In the Sunday Times, a YouGov poll put Tories seven points ahead on 43 per cent (unchanged since a similar poll on Friday), with Labour down two points on 36 per cent, Lib Dems down a point on 9 per cent and Ukip unchanged on 4 per cent.
An Opinium poll for The Observer found the Tory advantage had fallen from 13 to 10 points over the past week, with Theresa May’s party on 45 per cent (down one point), with Labour on 35 per cent (up two), Liberal Democrats on 7 per cent (down one) and Ukip on 5 per cent (unchanged).
And a ComRes survey for the Sunday Mirror and Independent showed the gap between the parties narrowing from 18 to 12 points over the past fortnight, with Tories on 46 per cent (down two), Labour on 34 per cent (up four), Lib Dems on 8 per cent (down two) and Ukip 5 per cent (unchanged).
Although the results are less dramatic than Friday’s YouGov survey, which found the Conservative advantage squeezed to just five points, they tally with the trend in a number of polls which have shown Labour gaining on the Tories after having begun the election race as much as 25 points adrift.
All the surveys were conducted after Monday’s suicide bomb in Manchester.
The ComRes poll found Mrs May was rated best leader to keep Britain safe from terrorism, by a margin of 42 per cent to 16 per cent for Mr Corbyn.
But her ratings on this and almost every other measure had declined over the fortnight since the questions were last asked, while the Labour leader’s had improved.
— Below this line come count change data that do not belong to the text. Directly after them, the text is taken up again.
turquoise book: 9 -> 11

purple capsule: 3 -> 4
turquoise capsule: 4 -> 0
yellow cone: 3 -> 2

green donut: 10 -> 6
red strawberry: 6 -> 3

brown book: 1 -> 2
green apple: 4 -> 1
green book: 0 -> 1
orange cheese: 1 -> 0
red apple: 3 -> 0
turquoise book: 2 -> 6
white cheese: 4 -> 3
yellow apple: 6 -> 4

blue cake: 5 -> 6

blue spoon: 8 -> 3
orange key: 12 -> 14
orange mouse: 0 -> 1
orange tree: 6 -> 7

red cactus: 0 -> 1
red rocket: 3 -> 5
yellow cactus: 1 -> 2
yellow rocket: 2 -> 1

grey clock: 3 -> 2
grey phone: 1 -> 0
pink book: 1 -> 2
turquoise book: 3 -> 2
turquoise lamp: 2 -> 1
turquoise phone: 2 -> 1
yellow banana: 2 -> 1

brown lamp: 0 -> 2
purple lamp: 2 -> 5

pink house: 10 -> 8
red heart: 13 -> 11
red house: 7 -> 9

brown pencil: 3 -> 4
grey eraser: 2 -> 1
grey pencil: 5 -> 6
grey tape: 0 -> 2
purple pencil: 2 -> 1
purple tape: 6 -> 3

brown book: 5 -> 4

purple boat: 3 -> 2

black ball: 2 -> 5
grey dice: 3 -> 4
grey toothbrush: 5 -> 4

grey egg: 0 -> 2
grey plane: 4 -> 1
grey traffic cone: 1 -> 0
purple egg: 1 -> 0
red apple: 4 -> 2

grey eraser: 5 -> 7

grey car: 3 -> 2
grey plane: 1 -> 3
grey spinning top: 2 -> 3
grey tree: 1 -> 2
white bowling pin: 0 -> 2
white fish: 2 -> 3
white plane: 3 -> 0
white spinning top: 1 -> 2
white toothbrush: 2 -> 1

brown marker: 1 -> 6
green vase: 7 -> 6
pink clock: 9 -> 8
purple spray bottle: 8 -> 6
Labour was preferred by a margin of 42 per cent to 37 per cent for having the “best policies for people like me and my family”. But 51 per cent said that Mrs May would make a better PM, compared with 30 per cent for Mr Corbyn.
The Prime Minister was seen as best choice to represent Britain on the world stage, lead negotiations on Brexit and reduce net migration, while Mr Corbyn was rated best to improve the NHS, look after the interests of hard-working families and protect older people.
The ORB poll suggested a shift towards Mr Corbyn among women over the course of the campaign, with the proportion saying they would vote Labour rising from 31 per cent to 40 per cent since mid-May.
The Opinium poll found Mrs May’s approval ratings had slumped from plus-17 to plus-11 over the week, while Mr Corbyn’s rose from minus-18 to minus-11.
• Opinium questioned 2,002 people from May 23 to 24. ComRes interviewed 2,024 adults from May 24 to 26. ORB interviewed 1,500 voters on May 24 and 25. YouGov’s poll of 2,003 people was conducted on May 25 and 26.